> WORK INSTRUCTION: Write out the data below exactly, beginning with the first line and ending once the line that has "vase: present [85,445,150,582]" is written.

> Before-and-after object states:
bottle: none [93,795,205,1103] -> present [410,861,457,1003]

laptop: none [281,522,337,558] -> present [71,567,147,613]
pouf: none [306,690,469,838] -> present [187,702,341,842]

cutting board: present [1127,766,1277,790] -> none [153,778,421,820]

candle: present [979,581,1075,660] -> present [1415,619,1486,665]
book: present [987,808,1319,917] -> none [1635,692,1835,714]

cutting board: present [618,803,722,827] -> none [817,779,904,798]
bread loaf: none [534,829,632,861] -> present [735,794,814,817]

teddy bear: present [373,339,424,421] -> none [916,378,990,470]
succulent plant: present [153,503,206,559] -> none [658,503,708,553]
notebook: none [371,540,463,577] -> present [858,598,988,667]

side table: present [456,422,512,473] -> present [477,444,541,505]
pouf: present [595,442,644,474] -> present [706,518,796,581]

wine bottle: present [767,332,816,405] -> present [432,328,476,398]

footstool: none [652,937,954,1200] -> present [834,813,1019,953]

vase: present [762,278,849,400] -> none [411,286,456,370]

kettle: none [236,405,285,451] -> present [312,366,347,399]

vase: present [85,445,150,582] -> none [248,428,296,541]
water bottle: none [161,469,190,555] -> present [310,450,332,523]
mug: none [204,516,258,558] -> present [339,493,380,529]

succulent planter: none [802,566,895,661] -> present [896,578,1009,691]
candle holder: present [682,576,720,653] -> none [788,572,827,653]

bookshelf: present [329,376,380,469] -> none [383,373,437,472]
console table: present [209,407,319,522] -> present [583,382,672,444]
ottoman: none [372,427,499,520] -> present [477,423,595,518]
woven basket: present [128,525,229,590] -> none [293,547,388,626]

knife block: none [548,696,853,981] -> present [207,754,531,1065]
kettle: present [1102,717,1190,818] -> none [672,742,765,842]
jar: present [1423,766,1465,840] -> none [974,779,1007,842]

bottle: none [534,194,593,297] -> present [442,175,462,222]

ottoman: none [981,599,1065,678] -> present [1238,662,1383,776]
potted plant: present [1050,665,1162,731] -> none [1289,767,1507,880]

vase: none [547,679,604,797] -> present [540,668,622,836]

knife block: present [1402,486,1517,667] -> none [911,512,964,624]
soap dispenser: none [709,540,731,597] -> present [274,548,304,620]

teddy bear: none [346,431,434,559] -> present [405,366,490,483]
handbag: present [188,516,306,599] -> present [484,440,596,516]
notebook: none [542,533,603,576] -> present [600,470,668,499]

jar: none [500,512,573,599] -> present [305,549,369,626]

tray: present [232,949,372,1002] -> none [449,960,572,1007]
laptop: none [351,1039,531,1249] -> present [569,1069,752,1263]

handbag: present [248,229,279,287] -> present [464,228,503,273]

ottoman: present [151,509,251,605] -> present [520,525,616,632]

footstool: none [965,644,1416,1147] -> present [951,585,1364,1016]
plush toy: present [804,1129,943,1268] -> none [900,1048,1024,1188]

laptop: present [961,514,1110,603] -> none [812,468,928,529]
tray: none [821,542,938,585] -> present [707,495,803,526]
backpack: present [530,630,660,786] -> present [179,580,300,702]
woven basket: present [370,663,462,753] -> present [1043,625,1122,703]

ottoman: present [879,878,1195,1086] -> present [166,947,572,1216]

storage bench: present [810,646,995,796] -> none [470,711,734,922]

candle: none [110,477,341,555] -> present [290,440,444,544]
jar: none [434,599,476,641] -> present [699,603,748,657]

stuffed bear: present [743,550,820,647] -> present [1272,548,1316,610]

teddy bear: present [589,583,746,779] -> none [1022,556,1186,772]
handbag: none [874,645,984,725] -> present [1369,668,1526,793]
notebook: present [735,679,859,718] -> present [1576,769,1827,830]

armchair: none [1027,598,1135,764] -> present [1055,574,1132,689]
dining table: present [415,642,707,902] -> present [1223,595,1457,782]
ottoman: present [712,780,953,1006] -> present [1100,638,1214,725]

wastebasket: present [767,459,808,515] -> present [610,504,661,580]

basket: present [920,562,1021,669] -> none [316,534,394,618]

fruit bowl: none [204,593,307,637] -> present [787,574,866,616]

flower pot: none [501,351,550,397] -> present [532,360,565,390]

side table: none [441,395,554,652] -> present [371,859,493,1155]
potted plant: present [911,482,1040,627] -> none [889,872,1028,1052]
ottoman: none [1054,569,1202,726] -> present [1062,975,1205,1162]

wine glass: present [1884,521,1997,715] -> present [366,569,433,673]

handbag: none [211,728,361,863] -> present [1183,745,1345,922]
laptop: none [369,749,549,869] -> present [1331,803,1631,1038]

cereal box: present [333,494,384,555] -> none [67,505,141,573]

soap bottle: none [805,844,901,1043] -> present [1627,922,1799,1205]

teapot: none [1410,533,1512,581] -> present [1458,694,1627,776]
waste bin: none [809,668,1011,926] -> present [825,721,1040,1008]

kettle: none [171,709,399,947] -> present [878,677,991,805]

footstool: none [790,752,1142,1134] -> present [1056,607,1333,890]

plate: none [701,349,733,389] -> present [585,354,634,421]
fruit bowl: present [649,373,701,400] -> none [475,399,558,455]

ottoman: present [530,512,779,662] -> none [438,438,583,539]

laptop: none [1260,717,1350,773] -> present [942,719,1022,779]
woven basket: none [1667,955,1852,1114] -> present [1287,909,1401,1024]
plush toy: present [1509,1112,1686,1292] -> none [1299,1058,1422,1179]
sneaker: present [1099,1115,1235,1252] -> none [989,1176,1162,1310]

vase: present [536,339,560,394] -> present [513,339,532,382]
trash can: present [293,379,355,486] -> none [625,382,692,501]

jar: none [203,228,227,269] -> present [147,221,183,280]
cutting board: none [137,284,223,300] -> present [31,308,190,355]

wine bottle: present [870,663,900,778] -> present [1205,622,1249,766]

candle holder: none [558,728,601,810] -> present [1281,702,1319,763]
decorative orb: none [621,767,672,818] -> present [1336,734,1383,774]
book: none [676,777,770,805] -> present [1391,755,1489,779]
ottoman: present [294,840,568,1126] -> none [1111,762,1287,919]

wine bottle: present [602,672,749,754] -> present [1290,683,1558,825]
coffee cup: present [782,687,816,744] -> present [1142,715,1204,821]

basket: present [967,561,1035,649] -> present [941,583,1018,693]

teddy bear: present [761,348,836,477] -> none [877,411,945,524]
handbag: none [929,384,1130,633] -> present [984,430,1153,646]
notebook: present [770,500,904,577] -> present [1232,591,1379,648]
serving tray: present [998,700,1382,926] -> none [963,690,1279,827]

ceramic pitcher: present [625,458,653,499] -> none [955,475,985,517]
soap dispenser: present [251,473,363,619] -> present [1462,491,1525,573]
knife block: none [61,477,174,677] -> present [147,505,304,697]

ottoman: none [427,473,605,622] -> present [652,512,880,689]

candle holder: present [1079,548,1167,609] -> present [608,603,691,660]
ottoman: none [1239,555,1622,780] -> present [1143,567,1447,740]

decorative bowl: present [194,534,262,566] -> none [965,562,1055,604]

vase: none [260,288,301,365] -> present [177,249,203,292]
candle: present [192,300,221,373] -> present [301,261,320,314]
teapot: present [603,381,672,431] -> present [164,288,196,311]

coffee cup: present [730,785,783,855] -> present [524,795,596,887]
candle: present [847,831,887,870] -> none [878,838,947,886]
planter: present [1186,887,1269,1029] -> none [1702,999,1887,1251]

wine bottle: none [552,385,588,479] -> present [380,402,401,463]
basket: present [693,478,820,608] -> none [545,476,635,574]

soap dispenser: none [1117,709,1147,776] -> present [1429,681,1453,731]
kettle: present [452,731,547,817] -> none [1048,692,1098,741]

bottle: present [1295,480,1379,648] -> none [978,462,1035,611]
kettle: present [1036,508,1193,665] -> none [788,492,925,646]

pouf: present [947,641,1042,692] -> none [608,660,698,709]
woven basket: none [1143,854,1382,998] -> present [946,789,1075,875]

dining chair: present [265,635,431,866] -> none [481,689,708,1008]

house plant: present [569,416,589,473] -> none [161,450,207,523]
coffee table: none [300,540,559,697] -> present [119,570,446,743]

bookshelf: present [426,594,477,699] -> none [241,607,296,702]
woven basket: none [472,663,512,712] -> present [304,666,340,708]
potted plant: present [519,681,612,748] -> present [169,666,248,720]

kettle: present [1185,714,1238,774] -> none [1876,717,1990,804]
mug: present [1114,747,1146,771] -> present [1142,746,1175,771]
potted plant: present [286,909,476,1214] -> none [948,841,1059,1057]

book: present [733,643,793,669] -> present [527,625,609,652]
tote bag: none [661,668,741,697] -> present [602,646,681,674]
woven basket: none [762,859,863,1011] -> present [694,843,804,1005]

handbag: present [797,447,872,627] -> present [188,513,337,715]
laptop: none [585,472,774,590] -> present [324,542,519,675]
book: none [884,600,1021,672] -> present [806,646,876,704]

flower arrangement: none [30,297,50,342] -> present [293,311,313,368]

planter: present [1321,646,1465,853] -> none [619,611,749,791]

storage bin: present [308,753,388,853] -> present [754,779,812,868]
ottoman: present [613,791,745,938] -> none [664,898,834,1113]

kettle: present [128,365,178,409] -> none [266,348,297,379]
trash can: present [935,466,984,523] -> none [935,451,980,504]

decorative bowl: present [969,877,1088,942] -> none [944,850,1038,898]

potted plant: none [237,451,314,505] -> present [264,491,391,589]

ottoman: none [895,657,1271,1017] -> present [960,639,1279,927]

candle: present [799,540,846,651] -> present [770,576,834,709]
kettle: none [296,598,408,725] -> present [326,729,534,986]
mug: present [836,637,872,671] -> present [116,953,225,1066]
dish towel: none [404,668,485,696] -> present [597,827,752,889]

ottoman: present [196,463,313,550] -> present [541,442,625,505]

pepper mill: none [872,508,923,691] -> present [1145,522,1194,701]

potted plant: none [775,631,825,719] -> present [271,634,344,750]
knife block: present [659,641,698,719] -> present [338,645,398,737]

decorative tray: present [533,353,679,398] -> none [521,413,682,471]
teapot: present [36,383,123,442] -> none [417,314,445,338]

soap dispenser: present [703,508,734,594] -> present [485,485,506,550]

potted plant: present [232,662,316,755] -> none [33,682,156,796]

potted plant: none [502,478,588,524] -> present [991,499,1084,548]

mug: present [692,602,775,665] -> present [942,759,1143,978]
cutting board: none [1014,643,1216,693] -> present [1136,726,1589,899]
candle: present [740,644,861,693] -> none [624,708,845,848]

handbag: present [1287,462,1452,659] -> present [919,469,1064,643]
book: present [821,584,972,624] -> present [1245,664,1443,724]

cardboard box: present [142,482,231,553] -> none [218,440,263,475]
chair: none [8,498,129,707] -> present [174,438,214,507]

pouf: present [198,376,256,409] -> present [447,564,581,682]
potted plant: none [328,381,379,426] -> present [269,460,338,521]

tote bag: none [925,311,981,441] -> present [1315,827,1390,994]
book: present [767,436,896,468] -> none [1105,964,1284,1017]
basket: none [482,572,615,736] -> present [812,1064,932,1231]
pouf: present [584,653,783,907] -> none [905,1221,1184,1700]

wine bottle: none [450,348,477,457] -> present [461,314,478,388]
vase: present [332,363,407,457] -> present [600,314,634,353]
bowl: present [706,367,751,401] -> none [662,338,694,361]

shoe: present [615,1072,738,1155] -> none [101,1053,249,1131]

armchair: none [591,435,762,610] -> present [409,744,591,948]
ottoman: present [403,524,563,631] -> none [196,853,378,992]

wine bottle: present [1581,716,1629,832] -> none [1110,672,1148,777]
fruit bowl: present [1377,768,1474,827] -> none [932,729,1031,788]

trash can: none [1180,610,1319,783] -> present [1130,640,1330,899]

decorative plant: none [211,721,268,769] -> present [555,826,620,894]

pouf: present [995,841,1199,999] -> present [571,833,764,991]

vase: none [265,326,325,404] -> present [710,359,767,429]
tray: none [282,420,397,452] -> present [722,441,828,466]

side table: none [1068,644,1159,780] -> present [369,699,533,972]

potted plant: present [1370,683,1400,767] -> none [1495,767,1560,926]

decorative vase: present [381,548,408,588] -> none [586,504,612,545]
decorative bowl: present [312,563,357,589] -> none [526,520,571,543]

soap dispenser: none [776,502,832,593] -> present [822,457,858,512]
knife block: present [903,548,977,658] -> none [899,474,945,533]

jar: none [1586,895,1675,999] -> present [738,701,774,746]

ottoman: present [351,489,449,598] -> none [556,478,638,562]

> ANSWER AREA:
bottle: none [93,795,205,1103] -> present [410,861,457,1003]

laptop: none [281,522,337,558] -> present [71,567,147,613]
pouf: none [306,690,469,838] -> present [187,702,341,842]

cutting board: present [1127,766,1277,790] -> none [153,778,421,820]

candle: present [979,581,1075,660] -> present [1415,619,1486,665]
book: present [987,808,1319,917] -> none [1635,692,1835,714]

cutting board: present [618,803,722,827] -> none [817,779,904,798]
bread loaf: none [534,829,632,861] -> present [735,794,814,817]

teddy bear: present [373,339,424,421] -> none [916,378,990,470]
succulent plant: present [153,503,206,559] -> none [658,503,708,553]
notebook: none [371,540,463,577] -> present [858,598,988,667]

side table: present [456,422,512,473] -> present [477,444,541,505]
pouf: present [595,442,644,474] -> present [706,518,796,581]

wine bottle: present [767,332,816,405] -> present [432,328,476,398]

footstool: none [652,937,954,1200] -> present [834,813,1019,953]

vase: present [762,278,849,400] -> none [411,286,456,370]

kettle: none [236,405,285,451] -> present [312,366,347,399]

vase: present [85,445,150,582] -> none [248,428,296,541]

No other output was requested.